Right at the death, McCann snatched his hat-trick up the left touch-line after the visitors had coughed the ball up as they tried to attack from their own 22.
“It’s been tough the last couple of months since Christmas because we have kind of just been waiting for this,” reflected Chrystie. “A few of the boys were away with the Club XV last weekend, and the group did get a little bit split-up, so it was good to get everyone back and I thought the bench had a huge impact today as well – which bodes well because we’ve got at least two, and hopefully three, big games left. We are going to need everyone firing.”
It is hard to see past Melrose for a league and cup double at this stage, but we said the same thing 12 months ago.
Melrose: F Thomson; A Lockington, G Taylor, C Jackson, R McCann; J Baggott, M McAndrew; G Shiels, R Anderson, N Beavon, J Head, A Runciman, I Moody, G Runciman, A Miller. Subs: R Ferguson, D Elkington, R McLeod, R Knott, B Colvine, G Wood, P Anderson.
Watsonians: A Chalmers; M Bertram, M Allen, D Innes, E Miller; R Hutton, A Harris; N Fraser, S Crombie, N Borel, E Dods, C Borthwick, J Miller, G Nelson, M Fedo. Subs: D Miller, F Hobbis, K Whyte, A O’Neill, W Thomson, E Fox, R Steele.

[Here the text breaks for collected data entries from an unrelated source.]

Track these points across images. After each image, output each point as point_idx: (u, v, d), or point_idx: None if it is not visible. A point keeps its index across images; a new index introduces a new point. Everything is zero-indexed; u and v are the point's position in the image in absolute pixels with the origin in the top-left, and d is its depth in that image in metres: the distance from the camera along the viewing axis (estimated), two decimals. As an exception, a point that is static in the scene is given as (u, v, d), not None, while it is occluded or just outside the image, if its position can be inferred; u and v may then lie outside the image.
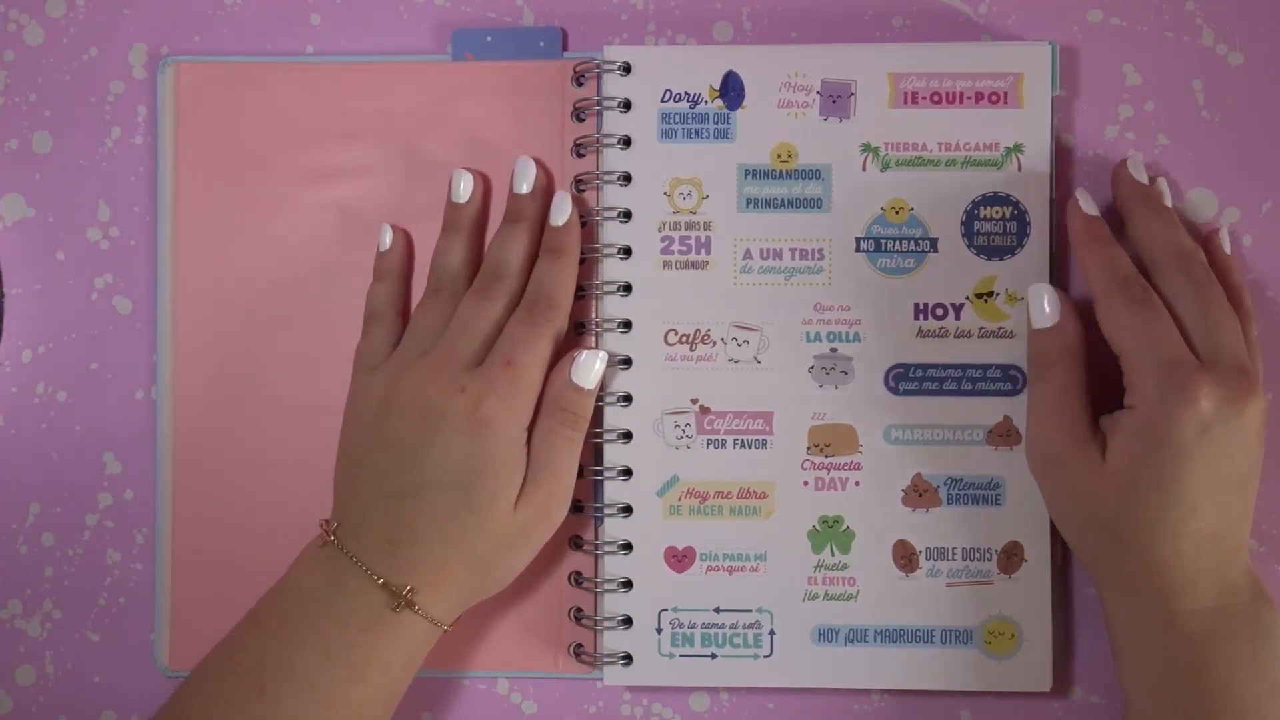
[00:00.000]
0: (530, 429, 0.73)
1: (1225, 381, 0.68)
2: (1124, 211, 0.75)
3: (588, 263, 0.77)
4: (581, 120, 0.78)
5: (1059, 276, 0.77)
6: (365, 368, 0.76)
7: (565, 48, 0.80)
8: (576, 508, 0.76)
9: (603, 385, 0.76)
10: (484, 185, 0.79)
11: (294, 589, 0.71)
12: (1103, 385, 0.72)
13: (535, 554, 0.74)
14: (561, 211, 0.76)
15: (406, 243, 0.79)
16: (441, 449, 0.71)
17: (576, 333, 0.77)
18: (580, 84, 0.78)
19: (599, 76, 0.77)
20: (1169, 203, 0.75)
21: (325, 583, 0.70)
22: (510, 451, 0.72)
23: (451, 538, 0.71)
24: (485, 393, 0.71)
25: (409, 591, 0.69)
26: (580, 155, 0.78)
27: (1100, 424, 0.72)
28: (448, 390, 0.71)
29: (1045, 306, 0.73)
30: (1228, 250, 0.76)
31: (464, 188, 0.77)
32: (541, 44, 0.79)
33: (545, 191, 0.78)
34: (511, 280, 0.76)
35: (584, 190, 0.78)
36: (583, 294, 0.77)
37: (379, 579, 0.69)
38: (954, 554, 0.76)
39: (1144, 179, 0.75)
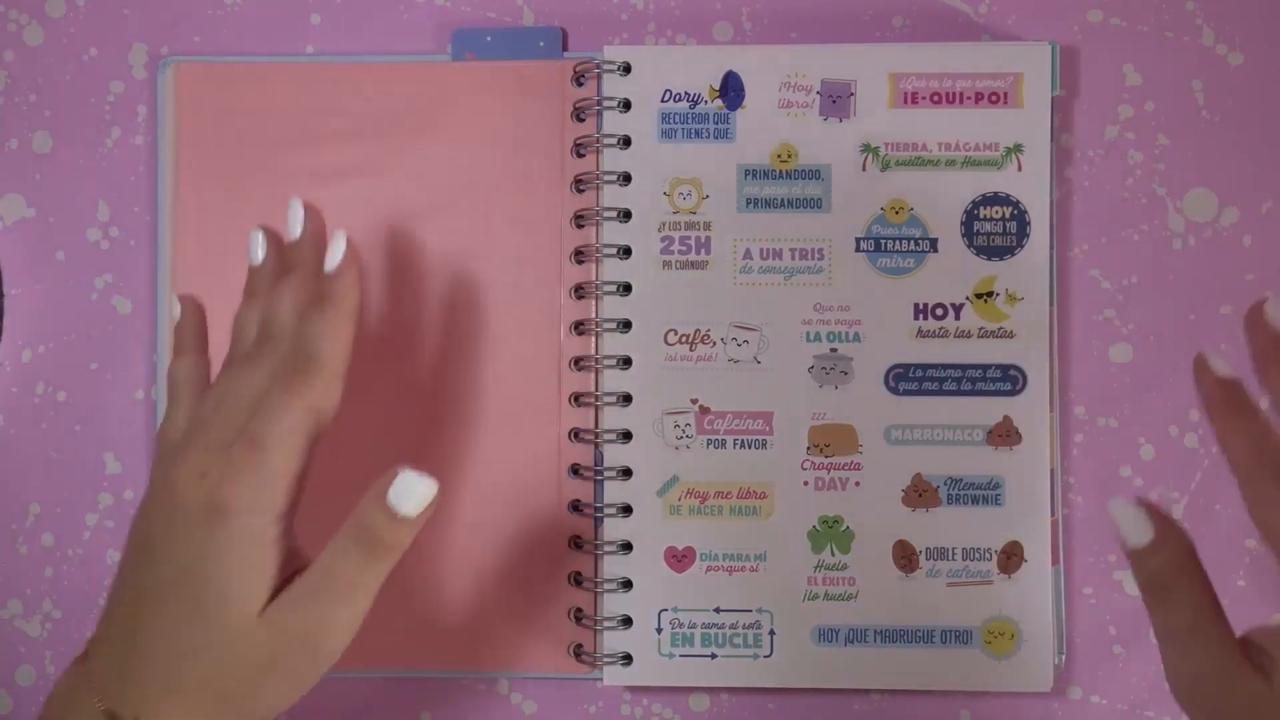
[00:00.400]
0: (288, 522, 0.63)
1: None
2: (1259, 373, 0.65)
3: (586, 263, 0.77)
4: (581, 120, 0.78)
5: (1059, 277, 0.77)
6: (164, 454, 0.66)
7: (565, 48, 0.80)
8: (576, 508, 0.77)
9: (600, 386, 0.76)
10: (278, 245, 0.71)
11: (51, 700, 0.63)
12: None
13: (299, 689, 0.63)
14: (334, 254, 0.67)
15: (201, 313, 0.71)
16: (174, 544, 0.61)
17: (576, 333, 0.77)
18: (580, 84, 0.78)
19: (599, 76, 0.77)
20: None
21: (68, 705, 0.62)
22: (250, 549, 0.61)
23: (183, 653, 0.61)
24: (224, 478, 0.61)
25: None
26: (580, 155, 0.78)
27: (1254, 638, 0.60)
28: (190, 476, 0.61)
29: (1135, 528, 0.60)
30: None
31: (257, 247, 0.70)
32: (541, 44, 0.79)
33: (320, 235, 0.70)
34: (281, 339, 0.66)
35: (584, 190, 0.78)
36: (582, 294, 0.77)
37: (99, 703, 0.61)
38: (954, 554, 0.76)
39: None
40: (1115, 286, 0.78)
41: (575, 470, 0.77)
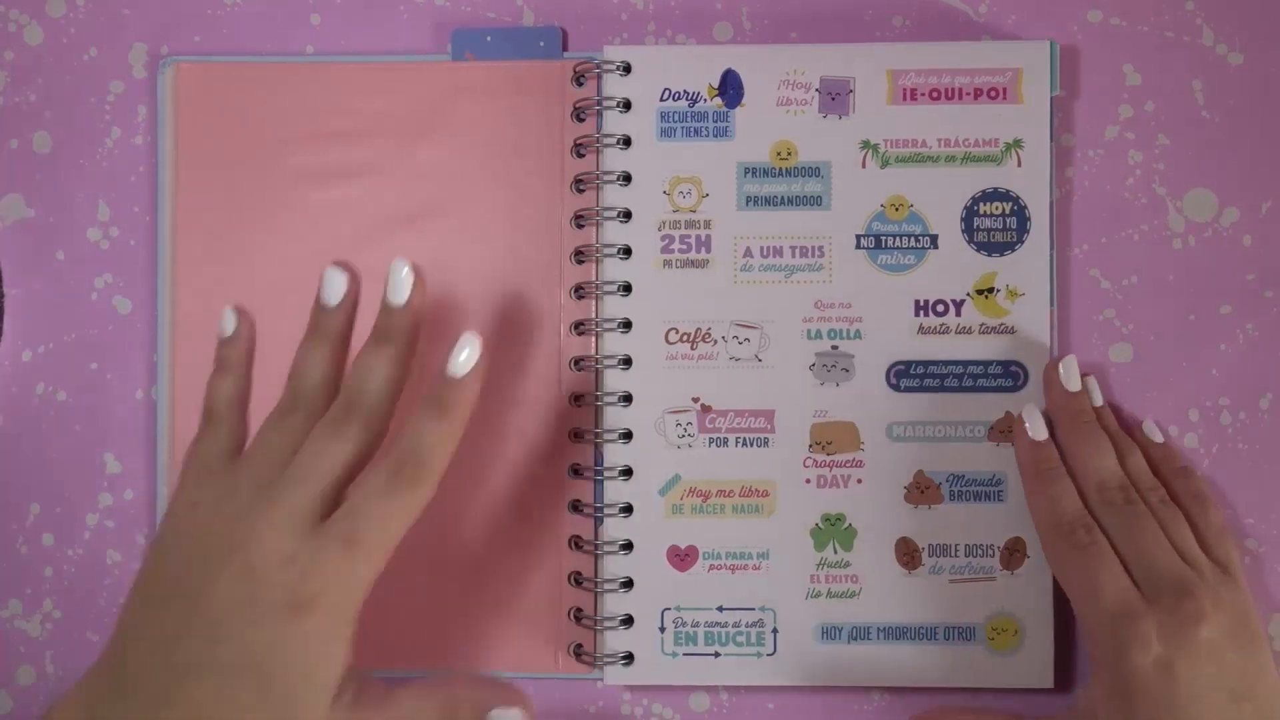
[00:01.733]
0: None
1: (1170, 612, 0.66)
2: (1053, 426, 0.75)
3: (586, 263, 0.77)
4: (581, 120, 0.78)
5: (1059, 277, 0.77)
6: (193, 478, 0.66)
7: (565, 48, 0.80)
8: (576, 508, 0.77)
9: (601, 385, 0.76)
10: (356, 289, 0.70)
11: None
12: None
13: None
14: (463, 360, 0.66)
15: (252, 329, 0.72)
16: (247, 627, 0.59)
17: (576, 333, 0.77)
18: (580, 84, 0.78)
19: (599, 76, 0.77)
20: (1099, 400, 0.76)
21: None
22: (327, 649, 0.61)
23: None
24: (311, 571, 0.60)
25: None
26: (580, 155, 0.78)
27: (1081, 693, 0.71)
28: (274, 558, 0.60)
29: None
30: (1158, 439, 0.76)
31: (336, 290, 0.69)
32: (542, 44, 0.79)
33: (422, 311, 0.69)
34: (369, 413, 0.65)
35: (584, 190, 0.77)
36: (582, 294, 0.77)
37: None
38: (957, 550, 0.76)
39: (1074, 385, 0.75)
40: (1115, 286, 0.78)
41: (575, 470, 0.77)
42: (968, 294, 0.76)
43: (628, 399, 0.77)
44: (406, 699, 0.63)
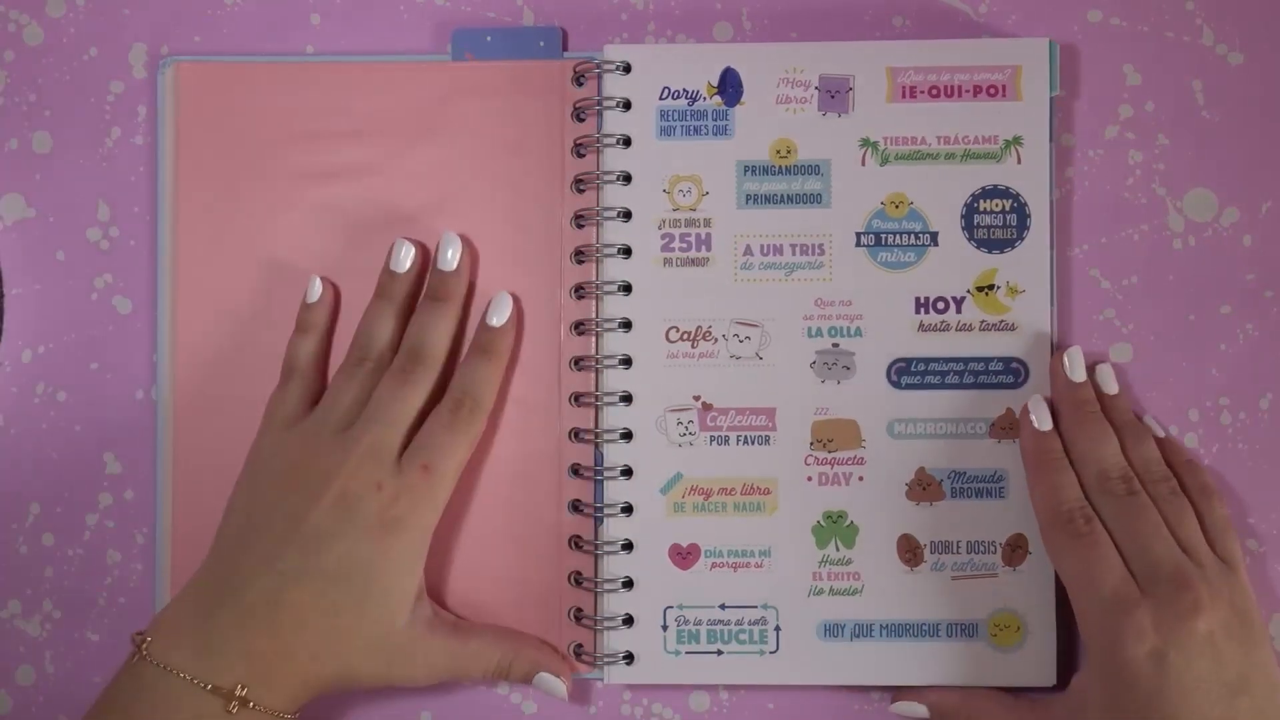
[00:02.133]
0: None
1: (1166, 604, 0.67)
2: (1058, 416, 0.76)
3: (586, 263, 0.77)
4: (582, 120, 0.78)
5: (1059, 277, 0.77)
6: (277, 424, 0.75)
7: (565, 48, 0.80)
8: (576, 508, 0.77)
9: (601, 385, 0.77)
10: (424, 257, 0.78)
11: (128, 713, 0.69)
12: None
13: (388, 685, 0.73)
14: (500, 311, 0.76)
15: (335, 297, 0.79)
16: (350, 543, 0.70)
17: (576, 333, 0.77)
18: (580, 84, 0.78)
19: (599, 76, 0.77)
20: (1114, 388, 0.76)
21: (156, 698, 0.68)
22: (413, 560, 0.72)
23: (327, 635, 0.70)
24: (399, 495, 0.71)
25: (242, 690, 0.68)
26: (580, 155, 0.78)
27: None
28: (366, 485, 0.71)
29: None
30: (1159, 434, 0.76)
31: (404, 258, 0.77)
32: (542, 44, 0.79)
33: (470, 269, 0.78)
34: (433, 363, 0.75)
35: (584, 190, 0.78)
36: (582, 294, 0.77)
37: (207, 685, 0.67)
38: (959, 547, 0.76)
39: (1078, 375, 0.75)
40: (1115, 286, 0.78)
41: (575, 470, 0.77)
42: (968, 291, 0.76)
43: (628, 398, 0.77)
44: (474, 637, 0.75)
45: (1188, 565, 0.69)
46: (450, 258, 0.76)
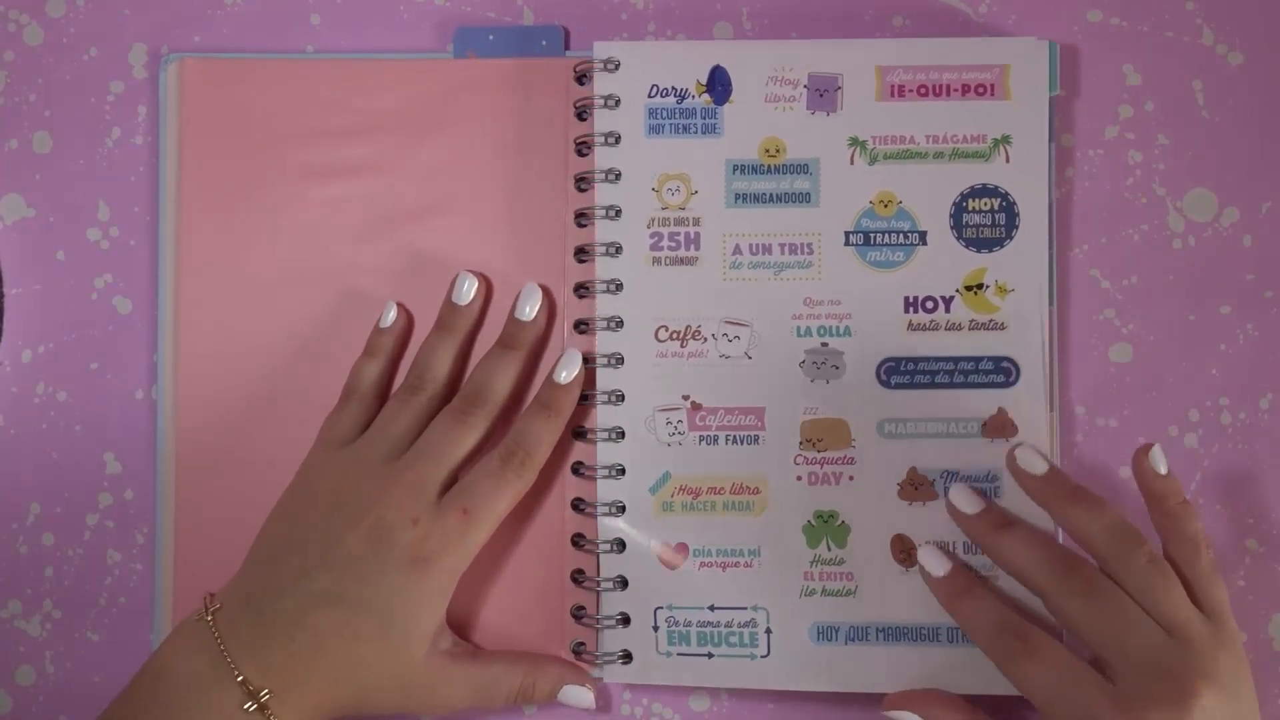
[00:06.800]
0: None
1: (1134, 706, 0.65)
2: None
3: (588, 262, 0.77)
4: (583, 119, 0.78)
5: (1058, 277, 0.77)
6: (330, 443, 0.76)
7: (567, 46, 0.80)
8: (577, 507, 0.77)
9: (593, 384, 0.77)
10: (486, 291, 0.78)
11: (167, 670, 0.70)
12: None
13: (422, 708, 0.73)
14: (571, 370, 0.76)
15: (407, 324, 0.79)
16: (378, 573, 0.70)
17: (578, 332, 0.77)
18: (582, 83, 0.78)
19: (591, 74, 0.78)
20: (1042, 466, 0.74)
21: (196, 667, 0.69)
22: (437, 601, 0.72)
23: (347, 661, 0.70)
24: (432, 533, 0.71)
25: (266, 695, 0.68)
26: (582, 154, 0.78)
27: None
28: (402, 518, 0.71)
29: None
30: (1162, 471, 0.72)
31: (467, 291, 0.77)
32: (544, 43, 0.79)
33: (545, 322, 0.78)
34: (492, 408, 0.75)
35: (585, 189, 0.78)
36: (584, 293, 0.77)
37: (239, 675, 0.68)
38: (954, 548, 0.75)
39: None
40: (1115, 286, 0.78)
41: (576, 470, 0.77)
42: (957, 290, 0.76)
43: (620, 397, 0.77)
44: (494, 663, 0.75)
45: (1167, 646, 0.67)
46: (529, 311, 0.76)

Melrose: Tries: Anderson, McCann 3, Thomson; Cons: Jackson 3; Pen: Jackson 2
Watsonians: Try: Miller; Pen: Harris
Scoring sequence (Melrose first): 3-0; 8-0; 10-0; 15-0; 17-0; 17-3 (h-t) 22-3; 22-8; 25-8; 30-8; 32-8; 37-8
Yellow cards –
Man-of-the-Match: What an engine this Melrose team has, with the back five of the scrum providing so much of the horsepower, and James Head set the tone with a thunderous performance.
Talking point: Melrose have been in the play-offs in each of the three years since this format was introduced (as semi-finalists in 2016 and finalists in 2015 and 2017), so they know all about the anguish of falling just short. Can they consign the pain of those defeats to the dustbin of history when they take on Ayr at the Greenyards (just as they did last year) in the 2018 Grand Final on 7th April?